The Canadian market continues to labour under mounting borrowing costs and the central bank's rate increases
Royal LePage has revised its forecast for Canadian home prices and said that aggregate prices in Q4 will likely be lower by 0.5% on an annual basis, in effect nullifying the increases seen during the earlier parts of the year.
This was far below Royal LePage’s July projections of a 5% year over year gain during the fourth quarter. The lower prediction was due to the substantial increases in mortgage borrowing costs spurred by the Bank of Canada’s outsized rate hikes.
“September did not bring the typical seasonal lift in the number of homes trading hands in this country, a clear indication that our housing market continues to adjust to higher borrowing costs,” said Phil Soper, CEO of Royal LePage.
“Our revised outlook has national prices at just below where we ended 2021, erasing the gains made in the first quarter of 2022,” Soper added.

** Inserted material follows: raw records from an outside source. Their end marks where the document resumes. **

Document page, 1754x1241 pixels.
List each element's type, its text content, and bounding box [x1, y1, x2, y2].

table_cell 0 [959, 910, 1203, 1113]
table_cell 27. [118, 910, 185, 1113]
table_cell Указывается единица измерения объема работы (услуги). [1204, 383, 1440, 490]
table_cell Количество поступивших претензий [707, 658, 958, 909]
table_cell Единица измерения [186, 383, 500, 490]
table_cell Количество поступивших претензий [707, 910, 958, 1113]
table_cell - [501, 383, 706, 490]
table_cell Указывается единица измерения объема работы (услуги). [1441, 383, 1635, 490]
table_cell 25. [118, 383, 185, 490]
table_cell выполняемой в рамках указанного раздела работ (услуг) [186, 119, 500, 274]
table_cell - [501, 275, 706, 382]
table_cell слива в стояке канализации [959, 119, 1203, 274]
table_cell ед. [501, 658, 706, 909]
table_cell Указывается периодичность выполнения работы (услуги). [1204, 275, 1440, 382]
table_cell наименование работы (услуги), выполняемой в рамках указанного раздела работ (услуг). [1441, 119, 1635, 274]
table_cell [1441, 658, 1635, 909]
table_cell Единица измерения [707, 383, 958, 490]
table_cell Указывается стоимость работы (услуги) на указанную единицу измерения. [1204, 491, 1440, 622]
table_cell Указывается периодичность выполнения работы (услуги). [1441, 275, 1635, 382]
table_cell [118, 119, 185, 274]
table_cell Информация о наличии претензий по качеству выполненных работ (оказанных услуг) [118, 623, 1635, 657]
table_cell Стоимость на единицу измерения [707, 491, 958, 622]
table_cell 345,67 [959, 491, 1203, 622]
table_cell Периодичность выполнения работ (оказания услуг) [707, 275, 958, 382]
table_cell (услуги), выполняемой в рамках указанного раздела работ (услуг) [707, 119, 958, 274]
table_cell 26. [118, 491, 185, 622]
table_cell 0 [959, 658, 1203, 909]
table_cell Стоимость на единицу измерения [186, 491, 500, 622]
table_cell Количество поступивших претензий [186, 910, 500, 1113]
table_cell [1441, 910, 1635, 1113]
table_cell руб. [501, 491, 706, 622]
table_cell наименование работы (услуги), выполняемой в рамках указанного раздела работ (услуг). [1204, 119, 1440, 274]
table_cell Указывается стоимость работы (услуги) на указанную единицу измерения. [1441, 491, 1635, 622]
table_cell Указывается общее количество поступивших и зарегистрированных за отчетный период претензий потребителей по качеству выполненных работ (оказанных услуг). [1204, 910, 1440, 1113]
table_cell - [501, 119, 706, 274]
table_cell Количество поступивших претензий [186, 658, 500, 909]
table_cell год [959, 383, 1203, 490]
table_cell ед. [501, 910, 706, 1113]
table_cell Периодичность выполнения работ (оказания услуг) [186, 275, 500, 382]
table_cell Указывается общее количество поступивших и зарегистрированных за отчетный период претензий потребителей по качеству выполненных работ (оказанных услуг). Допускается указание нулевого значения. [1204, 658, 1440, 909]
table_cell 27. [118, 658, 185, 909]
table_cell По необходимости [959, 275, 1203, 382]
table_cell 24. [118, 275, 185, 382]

The third quarter only saw a 3.3% annual increase in the national aggregate home price to reach $774,900, although it was 4.9% lower on a quarterly basis.
Royal LePage had previously warned that inflationary pressures would continue to weigh on Canadian housing activity.
In particular, “a worrying increase in inflation expectations, a further decline in the already record-low unemployment rate, and accelerating wage growth, all suggest monetary policy needs to get away from stimulative territory as soon as possible.”